QUESTIONS TO ANSWER:
a - In the seizures and epilepsy notes, how far apart must the unprovoked seizures occur for epilepsy to be defined?
b - Please reproduce the seizures and epilepsy notes between "Describe the presentation of a generalised tonic-clonic" and "seizure (Petit mal)", inclusive.

SOURCE PASSAGE:
####

IC6&7: Seizures and Epilepsy

Question 1

Define an acute seizure

Answer 1

result from some immediately recognisable stimulus of cause (occuring in the presence or close timely association (about a week) with an acute brain insult (metabolic, toxic, structural, infectious, hypoxic)

Question 2

Define a remote seizure

Answer 2

seizures that occur longer than 1 week following a disorder

Question 3

Define epilepsy

Answer 3

At least 2 unprovoked seizures occuring > 24h apart

Question 4

What are the two key concepts in the pathophysiology of seizures

Answer 4

Hyeprexcitability → enhanced predisposition of a neuron to depolarise (mediated by ion channels)

Hypersynchronisation → promoting the generation of epileptiform activity in a self-perpetuating cycle

Question 5

What are the 5 classes of epilepsy etiology?

Answer 5

1. Structural
   - Hippocampal sclerosis, brain tumours, vascular malformations, glial scarring (including stroke and traumatic brain injury)
2. Genetic or presumed genetic
   - Dravet syndrome with SCN1A mutations
3. Neurodegenerative
   - Alzheimer’s disease
4. Metabolic
   - Inborn errors of metabolism, mitochondrial disorders
5. Infectious
   - Bacterial meningitis, encephalitis, neurocysticercosis

Question 6

What are focal onset seizures

Answer 6

seizures that begin only in one hemisphere, may spread to the contralateral hemisphere, where they will then be known as secondary generalised seizures

Question 7

What are generalised onset seizures

Answer 7

seizures that begin in both hemispheres

Question 8

Describe the presentation of a generalised tonic-clonic seizure (Grand mal)

Answer 8

beginning with limb stiffening (tonic phase) followed by jerking of limbs and face (clonic phase)

Question 9

Describe the presentation of a generalised absence seizure (Petit mal)

Answer 9

basic lapse in awareness that begins and ends abruptly, sometimes mistaken as persistent staring

Question 10

What are the 4 symptoms that come with focal onset seizures?

####

RECORD EXCERPTS:
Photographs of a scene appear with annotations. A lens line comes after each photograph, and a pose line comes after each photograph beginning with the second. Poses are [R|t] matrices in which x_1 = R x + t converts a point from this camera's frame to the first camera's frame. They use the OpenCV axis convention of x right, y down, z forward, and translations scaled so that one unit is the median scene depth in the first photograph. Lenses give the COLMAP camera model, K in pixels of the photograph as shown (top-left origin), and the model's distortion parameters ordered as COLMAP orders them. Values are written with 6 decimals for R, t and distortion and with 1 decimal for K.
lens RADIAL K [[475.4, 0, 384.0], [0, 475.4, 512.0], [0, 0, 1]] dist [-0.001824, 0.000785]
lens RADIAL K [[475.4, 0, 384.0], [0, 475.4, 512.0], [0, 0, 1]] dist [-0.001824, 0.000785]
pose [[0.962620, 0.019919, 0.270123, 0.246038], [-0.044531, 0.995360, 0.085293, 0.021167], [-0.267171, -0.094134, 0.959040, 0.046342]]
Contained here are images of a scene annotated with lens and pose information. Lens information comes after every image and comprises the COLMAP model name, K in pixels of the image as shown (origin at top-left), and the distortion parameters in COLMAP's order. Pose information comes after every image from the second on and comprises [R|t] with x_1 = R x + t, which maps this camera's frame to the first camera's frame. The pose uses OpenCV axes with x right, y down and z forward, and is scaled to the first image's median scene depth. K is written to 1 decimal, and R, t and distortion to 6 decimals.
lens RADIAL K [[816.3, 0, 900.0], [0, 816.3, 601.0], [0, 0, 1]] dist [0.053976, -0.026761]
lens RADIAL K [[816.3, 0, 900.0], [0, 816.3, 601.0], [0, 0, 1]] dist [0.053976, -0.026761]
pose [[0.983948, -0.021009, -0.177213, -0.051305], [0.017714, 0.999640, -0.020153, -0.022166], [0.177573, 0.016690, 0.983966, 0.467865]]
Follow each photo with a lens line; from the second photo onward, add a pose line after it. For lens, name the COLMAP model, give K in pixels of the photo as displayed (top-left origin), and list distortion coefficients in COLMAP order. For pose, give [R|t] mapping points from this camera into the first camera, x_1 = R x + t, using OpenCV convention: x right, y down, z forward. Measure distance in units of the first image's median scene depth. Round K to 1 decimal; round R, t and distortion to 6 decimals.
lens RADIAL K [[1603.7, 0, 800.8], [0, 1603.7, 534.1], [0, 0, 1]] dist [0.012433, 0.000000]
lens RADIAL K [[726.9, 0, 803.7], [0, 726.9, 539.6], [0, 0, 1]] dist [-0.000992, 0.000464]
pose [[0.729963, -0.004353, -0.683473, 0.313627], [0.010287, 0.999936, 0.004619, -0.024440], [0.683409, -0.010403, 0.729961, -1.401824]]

####

RESULTS FOR THE EXERCISE:
a - More than 24 hours apart.

b -
Describe the presentation of a generalised tonic-clonic seizure (Grand mal)

Answer 8

beginning with limb stiffening (tonic phase) followed by jerking of limbs and face (clonic phase)

Question 9

Describe the presentation of a generalised absence seizure (Petit mal)